Biden Picks Cuban-Born Alejandro Mayorkas To Serve As Secretary Of Homeland Security
US President-elect Joe Biden signalled a sharp reversal Monday from Donald Trump’s anti-immigrant policies with the choice of Cuba-born Alejandro Mayorkas to lead the Department of Homeland Security.
The former federal prosecutor ran US immigration services and then was DHS deputy secretary in the Obama-Biden administration.
Most notably Mayorkas, who turns 61 on Tuesday, oversaw the implementation of DACA, the Deferred Action for Childhood Arrivals program, meant to offer a way to citizenship for millions of longtime US residents who entered the country illegally.
Under Trump, that effort was halted and challenged in courts, as part of the White House’s determined effort against undocumented immigrants.

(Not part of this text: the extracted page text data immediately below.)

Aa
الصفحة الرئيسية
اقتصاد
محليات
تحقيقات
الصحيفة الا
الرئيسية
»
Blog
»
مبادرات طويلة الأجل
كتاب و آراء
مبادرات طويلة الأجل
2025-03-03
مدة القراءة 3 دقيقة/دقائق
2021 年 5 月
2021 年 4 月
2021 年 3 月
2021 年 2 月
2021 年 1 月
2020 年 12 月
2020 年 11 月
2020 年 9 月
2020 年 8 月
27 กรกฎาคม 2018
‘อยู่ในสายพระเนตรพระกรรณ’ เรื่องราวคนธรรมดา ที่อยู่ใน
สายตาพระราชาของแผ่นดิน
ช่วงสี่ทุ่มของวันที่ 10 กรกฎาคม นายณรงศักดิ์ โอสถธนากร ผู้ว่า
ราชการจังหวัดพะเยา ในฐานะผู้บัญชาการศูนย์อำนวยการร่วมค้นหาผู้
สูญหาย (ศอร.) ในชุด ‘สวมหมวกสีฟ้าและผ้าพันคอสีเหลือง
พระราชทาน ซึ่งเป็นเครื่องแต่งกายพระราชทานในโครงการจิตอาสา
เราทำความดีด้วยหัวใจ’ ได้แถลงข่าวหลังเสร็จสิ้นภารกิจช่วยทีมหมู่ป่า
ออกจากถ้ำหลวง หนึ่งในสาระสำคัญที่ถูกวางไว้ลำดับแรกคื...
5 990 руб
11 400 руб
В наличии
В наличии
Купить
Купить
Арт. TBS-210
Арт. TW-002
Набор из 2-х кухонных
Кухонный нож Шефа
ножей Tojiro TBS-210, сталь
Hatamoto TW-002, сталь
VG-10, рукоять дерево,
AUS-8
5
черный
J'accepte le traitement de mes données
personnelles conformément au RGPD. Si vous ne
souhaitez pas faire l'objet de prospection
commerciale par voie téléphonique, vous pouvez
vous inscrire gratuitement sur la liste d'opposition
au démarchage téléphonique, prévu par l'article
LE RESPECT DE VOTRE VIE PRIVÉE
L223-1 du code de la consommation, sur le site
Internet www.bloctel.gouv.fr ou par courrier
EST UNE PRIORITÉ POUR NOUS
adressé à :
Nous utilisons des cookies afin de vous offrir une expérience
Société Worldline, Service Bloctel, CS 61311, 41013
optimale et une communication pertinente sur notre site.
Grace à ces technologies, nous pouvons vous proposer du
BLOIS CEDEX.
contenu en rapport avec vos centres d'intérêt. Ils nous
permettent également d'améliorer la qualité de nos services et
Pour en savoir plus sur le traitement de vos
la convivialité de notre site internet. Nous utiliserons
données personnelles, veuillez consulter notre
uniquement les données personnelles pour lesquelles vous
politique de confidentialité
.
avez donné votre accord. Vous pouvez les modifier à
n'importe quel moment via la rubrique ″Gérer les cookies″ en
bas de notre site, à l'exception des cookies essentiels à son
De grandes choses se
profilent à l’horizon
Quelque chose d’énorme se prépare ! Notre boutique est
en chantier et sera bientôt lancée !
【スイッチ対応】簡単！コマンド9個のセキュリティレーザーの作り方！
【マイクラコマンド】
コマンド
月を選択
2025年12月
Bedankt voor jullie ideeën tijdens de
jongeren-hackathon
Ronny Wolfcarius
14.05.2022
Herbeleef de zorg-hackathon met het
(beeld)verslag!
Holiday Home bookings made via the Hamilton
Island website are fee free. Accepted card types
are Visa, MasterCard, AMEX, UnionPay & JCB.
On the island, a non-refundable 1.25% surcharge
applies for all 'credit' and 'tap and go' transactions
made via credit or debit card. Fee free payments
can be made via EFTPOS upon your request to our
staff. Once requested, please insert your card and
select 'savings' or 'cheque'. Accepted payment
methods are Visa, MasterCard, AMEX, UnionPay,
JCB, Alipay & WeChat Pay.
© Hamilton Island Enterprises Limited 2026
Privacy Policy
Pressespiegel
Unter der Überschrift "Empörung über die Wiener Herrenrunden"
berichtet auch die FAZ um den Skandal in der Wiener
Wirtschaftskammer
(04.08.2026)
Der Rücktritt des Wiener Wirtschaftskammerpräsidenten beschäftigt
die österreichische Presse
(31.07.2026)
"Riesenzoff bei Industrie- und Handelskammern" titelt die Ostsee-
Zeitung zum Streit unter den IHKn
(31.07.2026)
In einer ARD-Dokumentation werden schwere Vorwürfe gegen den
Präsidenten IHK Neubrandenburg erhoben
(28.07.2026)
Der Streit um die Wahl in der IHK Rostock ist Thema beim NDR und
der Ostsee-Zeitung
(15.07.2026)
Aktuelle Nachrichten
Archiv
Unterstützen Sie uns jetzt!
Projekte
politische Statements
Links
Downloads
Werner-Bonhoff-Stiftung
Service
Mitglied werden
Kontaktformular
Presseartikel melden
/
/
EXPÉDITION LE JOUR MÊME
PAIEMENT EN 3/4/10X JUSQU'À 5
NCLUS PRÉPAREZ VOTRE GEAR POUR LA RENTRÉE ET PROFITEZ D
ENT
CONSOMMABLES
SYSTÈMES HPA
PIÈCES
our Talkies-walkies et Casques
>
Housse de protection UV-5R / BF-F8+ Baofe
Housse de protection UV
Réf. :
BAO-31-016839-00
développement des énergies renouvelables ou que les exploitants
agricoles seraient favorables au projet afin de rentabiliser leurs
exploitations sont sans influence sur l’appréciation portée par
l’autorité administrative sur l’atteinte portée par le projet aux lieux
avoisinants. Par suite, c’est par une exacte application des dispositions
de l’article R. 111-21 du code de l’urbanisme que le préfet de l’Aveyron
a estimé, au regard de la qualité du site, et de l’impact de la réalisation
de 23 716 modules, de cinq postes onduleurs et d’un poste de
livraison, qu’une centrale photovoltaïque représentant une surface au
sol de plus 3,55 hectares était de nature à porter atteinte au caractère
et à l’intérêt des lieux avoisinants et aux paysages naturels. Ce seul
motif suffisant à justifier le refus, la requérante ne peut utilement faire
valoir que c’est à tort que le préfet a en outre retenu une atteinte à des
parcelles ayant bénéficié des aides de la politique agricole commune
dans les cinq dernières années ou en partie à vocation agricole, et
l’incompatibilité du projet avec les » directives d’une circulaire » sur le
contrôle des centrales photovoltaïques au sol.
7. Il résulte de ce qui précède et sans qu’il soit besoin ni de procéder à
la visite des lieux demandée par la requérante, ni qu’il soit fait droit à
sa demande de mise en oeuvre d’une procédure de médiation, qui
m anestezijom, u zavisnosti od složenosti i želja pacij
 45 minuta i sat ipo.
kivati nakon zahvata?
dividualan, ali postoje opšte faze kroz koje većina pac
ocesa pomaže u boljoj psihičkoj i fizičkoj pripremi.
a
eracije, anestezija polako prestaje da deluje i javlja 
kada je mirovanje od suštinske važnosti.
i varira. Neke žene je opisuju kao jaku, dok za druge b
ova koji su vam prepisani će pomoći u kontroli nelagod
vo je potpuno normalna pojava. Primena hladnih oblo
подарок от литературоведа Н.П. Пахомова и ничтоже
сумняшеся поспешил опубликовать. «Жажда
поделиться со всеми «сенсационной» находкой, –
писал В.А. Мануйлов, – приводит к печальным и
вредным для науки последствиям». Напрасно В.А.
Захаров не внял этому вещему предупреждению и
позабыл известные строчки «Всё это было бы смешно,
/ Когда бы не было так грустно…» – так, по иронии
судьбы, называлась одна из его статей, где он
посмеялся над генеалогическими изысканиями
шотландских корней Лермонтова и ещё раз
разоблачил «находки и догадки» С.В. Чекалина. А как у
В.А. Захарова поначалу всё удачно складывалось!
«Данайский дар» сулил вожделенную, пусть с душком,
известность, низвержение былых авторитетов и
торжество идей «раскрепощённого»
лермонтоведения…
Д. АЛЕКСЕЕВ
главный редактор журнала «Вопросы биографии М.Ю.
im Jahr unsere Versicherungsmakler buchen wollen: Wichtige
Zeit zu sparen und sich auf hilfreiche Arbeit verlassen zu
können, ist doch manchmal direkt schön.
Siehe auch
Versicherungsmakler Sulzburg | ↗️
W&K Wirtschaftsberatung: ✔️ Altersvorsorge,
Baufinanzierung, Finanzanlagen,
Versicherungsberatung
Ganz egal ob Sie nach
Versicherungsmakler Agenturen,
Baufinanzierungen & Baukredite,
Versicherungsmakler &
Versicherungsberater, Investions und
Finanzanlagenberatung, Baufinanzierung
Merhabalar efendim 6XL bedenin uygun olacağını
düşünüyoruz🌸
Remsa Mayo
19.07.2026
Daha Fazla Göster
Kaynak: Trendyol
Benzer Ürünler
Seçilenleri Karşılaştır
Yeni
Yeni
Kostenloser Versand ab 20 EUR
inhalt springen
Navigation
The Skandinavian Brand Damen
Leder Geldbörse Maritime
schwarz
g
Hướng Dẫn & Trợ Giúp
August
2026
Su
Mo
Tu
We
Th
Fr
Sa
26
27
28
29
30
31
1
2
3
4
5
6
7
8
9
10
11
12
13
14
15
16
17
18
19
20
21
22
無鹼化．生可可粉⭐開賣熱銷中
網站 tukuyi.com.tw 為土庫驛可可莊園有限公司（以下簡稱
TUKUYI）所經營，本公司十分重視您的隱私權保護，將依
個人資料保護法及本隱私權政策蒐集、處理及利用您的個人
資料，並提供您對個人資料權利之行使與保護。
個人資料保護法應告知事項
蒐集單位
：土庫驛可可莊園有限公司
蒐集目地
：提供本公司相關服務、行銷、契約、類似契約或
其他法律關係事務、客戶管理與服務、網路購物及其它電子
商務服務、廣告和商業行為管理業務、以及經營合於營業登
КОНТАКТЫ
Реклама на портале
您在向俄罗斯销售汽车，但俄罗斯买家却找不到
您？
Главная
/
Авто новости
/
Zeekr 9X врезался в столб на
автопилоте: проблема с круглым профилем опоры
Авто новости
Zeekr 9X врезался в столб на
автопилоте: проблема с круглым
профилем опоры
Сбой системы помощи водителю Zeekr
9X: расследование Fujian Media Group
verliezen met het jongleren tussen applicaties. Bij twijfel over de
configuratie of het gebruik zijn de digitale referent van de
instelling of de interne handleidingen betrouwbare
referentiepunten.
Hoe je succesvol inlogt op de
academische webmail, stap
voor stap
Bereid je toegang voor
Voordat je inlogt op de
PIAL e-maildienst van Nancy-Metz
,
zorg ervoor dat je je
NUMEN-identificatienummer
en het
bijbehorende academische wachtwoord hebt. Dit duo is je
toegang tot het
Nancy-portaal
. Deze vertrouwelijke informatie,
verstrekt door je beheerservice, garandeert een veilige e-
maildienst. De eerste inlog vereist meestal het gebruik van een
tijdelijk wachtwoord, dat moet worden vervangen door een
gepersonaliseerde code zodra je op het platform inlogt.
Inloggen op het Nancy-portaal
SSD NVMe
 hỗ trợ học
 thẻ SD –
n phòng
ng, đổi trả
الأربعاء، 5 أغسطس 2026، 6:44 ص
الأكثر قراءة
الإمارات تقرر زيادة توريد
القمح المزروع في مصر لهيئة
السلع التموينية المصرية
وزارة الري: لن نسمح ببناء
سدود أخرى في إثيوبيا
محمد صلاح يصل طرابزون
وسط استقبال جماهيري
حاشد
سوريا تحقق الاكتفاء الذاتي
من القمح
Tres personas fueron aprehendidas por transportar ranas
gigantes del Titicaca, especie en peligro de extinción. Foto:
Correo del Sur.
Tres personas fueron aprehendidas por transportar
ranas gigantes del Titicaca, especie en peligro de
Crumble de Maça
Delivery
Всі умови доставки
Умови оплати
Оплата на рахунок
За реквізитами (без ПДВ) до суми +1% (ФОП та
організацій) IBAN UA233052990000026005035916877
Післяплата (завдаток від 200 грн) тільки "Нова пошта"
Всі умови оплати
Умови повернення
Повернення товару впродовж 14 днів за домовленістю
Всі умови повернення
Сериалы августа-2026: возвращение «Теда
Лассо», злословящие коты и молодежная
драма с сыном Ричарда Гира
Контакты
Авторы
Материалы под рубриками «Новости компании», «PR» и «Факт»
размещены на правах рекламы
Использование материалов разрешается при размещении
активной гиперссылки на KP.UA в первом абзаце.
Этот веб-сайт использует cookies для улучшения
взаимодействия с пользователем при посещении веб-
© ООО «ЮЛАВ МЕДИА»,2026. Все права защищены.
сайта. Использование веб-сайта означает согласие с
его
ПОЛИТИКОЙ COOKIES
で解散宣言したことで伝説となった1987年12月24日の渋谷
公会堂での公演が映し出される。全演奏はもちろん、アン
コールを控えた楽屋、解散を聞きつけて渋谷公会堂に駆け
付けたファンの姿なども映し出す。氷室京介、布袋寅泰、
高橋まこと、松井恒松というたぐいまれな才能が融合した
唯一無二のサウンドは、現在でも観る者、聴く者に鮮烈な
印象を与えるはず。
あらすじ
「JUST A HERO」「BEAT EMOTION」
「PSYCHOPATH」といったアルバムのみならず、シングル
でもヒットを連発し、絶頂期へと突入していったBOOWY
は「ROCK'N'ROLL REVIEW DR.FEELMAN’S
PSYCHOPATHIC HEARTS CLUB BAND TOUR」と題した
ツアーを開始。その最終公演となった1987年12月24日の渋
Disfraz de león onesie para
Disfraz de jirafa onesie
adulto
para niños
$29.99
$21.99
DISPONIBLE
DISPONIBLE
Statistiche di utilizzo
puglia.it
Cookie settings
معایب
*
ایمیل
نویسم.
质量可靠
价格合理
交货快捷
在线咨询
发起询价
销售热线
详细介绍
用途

Mayorkas will be the first immigrant himself to lead the sprawling DHS bureaucracy, whose mission is focused firstly on protecting the country from terror and cyber-attacks and natural disasters.
In a tweet, Mayorkas pointed to his own history as a refugee as shaping his view of the job.
His mother was a Romanian Jew who fled to Cuba, and his father a Cuban Jew who brought the family to the United States in 1960 before Mayorkas’ first birthday.
“When I was very young, the United States provided my family and me a place of refuge,” he wrote.
“Now, I have been nominated to be the DHS secretary and oversee the protection of all Americans and those who flee persecution in search of a better life for themselves and their loved ones.”